B. Регулирование и глобальные производственно-сбытовые цепочки

Регуляторная повестка, заданная в реформе на 2018/2019 гг., может быть дополнена более тонкими инструментами. Это относится, в частности, к содействию устойчивому производству и потреблению в рамках глобальных производственно-сбытовых цепочек. 131 Установление стандартов устойчивого развития в этой области может осуществляться в основном договорными средствами, путем создания и распространения правил внутри цепочки. 132 По этим причинам реализация программы устойчивого развития ЕС может основываться — в определенной степени — либо на установлении конкретных требований 133 , либо на побуждении сторон к принятию конкретных решений с помощью различных форм косвенного давления и поощрения, осуществляемых как через легальные и нелегальные инструменты. 134

Глобальные производственно-сбытовые цепочки, несомненно, играют ключевую роль в современном производстве и розничном распределении товаров, и, следовательно, они напрямую подпадают под действие политики устойчивого развития, изложенной в Новом курсе.Растущее осознание роли цепочек создания стоимости в глобализирующейся экономике находит свое прямое отражение в Директиве 2019/633, которая пытается повысить справедливость практик в цепочках поставок между предприятиями. Директива пытается сделать первый шаг к заполнению пробела в своде правил ЕС acquis в отношении злоупотреблений в соглашениях между профессионалами. 135 Лежащая в основе парадигма защиты имплицитно основывается на понятии уязвимости рынка из-за наличия неравномерной переговорной силы. 136 Помимо повышения уязвимости (распространенного на отношения B2B), Директива вызывает еще одно существенное изменение. Он представляет собой очень раннюю попытку представить цепочки поставок как особую регулирующую среду с сильным саморегулируемым аспектом. Директива признает эту специфику и напрямую берет на себя такие частные схемы как часть архитектуры управления сетью. 137 Хотя этот аспект Директивы остается довольно скромным, он, несомненно, делает важный шаг вперед в модернизации регулятивного инструментария частного права ЕС. 138

Хотя Директива 2019/633 является наиболее ярким примером растущего интереса ЕС к пониманию и укрощению феномена цепочек поставок, реформа 2018–2019 годов предоставляет как минимум две другие области для такого рассмотрения.

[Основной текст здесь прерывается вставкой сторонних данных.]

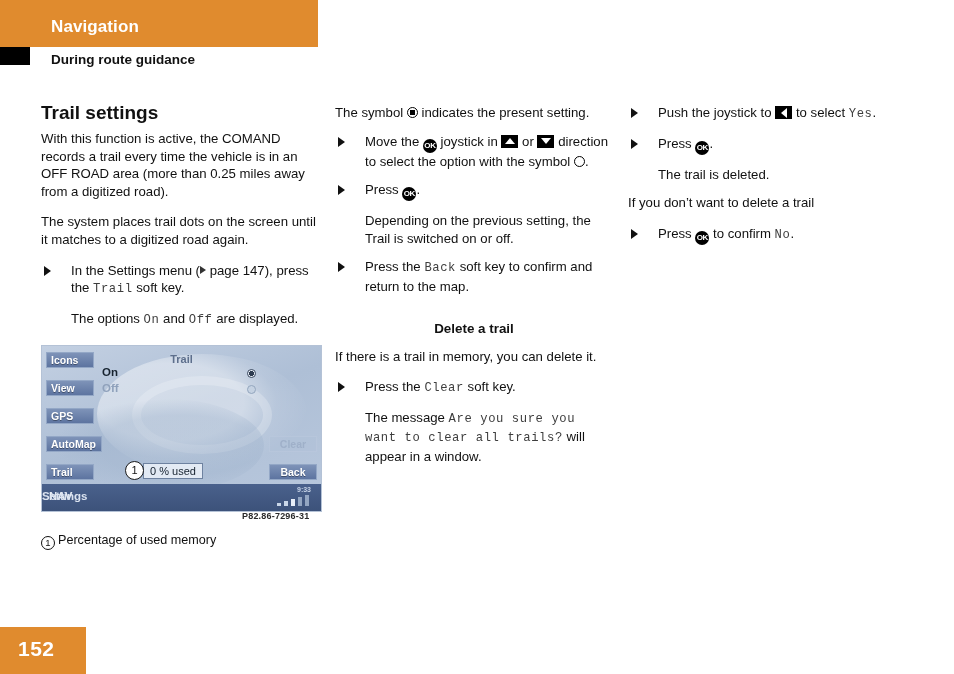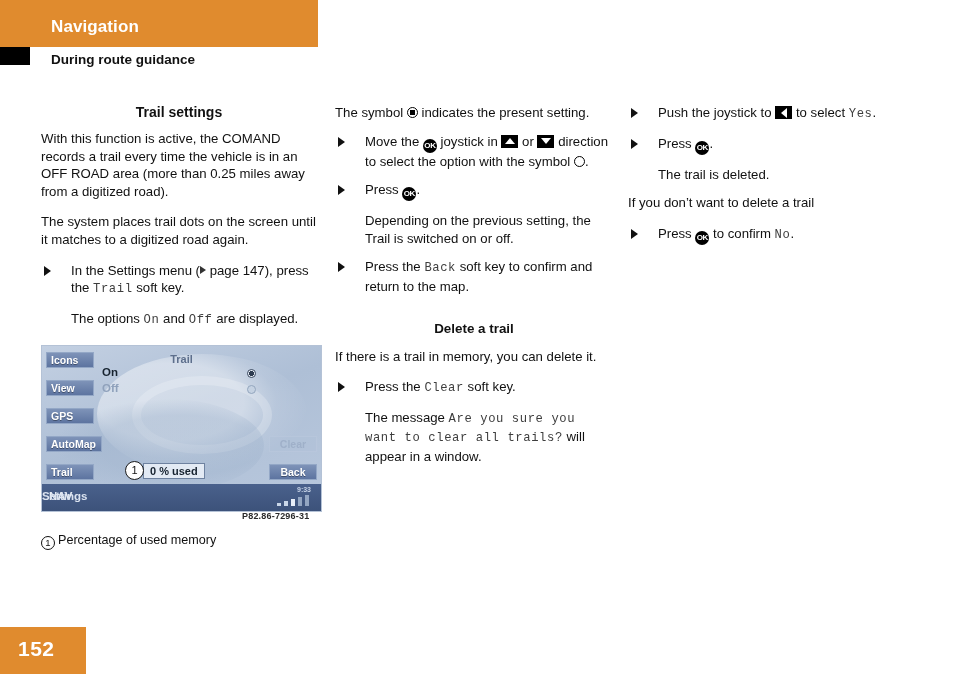"Trail settings" h3.sec-head { font-size: 14px -> 19px; text-align: center -> none }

Во-первых, он напрямую затрагивает вопрос о мягких стандартах, созданных частными участниками рынка. 139 Это относится, в частности, к различным типам кодексов поведения и передовой практики, которые во многих случаях касаются этических стандартов и экологических характеристик, которые должны соблюдаться на различных этапах производства и распределения товаров. 140 Набор регулятивных инструментов в основном обеспечивается Директивой 2005/29/EC, которая предписывает честность при обращении к кодексам поведения при рыночном общении с потребителями. 141 Во-вторых, после реформы 2018/2019 годов законодательство ЕС о защите прав потребителей также содержит другие инструменты, которые могут повысить эффективность соблюдения стандартов устойчивого развития в цепочке поставок. Это относится, например, к ранее упомянутой возможности заявить о несоответствии потребительского товара, когда он не соответствует стандартам устойчивости, на которые потребитель мог бы разумно рассчитывать. В то же время потребительский рынок создает различные неформальные системы, чтобы стимулировать профессионалов соблюдать ценности устойчивого развития по всей цепочке. Это относится, например, к тому, что потребитель укрепляет или портит репутацию производителя/поставщика, что составляет неотъемлемую часть движения за справедливую торговлю. 142

Повышение устойчивости в глобальных производственно-сбытовых цепочках заслуживает особенно глубокого рассмотрения, поскольку дает значимый пример новых типов регулирования потребительского рынка, которым, по-видимому, способствует Новый курс (и последующая законодательная реформа).Он основан на парадигме разделения рыночного порядка между суверенным регулирующим органом (ЕС), наделенным традиционной политической властью, и частными сторонами, которые обосновывают свою руководящую способность экономической властью внутри цепочки. В этих терминах «возрастание глобальных цепочек создания стоимости стирает различие между продуктом и процессом и делает теоретически возможным для ведущей компании осуществлять контроль над всем процессом, включая степень соответствия местным, региональным и национальным стандартам». на труд, потребителя и окружающую среду соблюдаются.’ 143

В то же время регулятивная перспектива глобальных цепочек создания стоимости включает концепцию участия потребителя (гражданина-потребителя) в создании и обеспечении соблюдения стандартов устойчивого развития. 144 Это устанавливает еще одну связь между индивидуальной автономией и активностью в достижении коллективных политических целей, что, по-видимому, является одной из ключевых предпосылок реформы 2018/2019 гг. 145 Кроме того, в этом случае осуществление автономии обычно направлено на защиту личных интересов (обычно: необходимость участия в этическом потреблении, которое соответствует определенным стандартам устойчивости), но таким образом оно также действует в пользу общественного блага. .Другими словами, как и в примерах, обсуждавшихся выше в разделе IV.C., идеал гражданина-потребителя сочетает в себе мотивацию, ориентированную на себя, которая в то же время является средством для вовлечения людей в процесс «снизу вверх» и обеспечения соблюдения коллективных правил. стандарты и требования.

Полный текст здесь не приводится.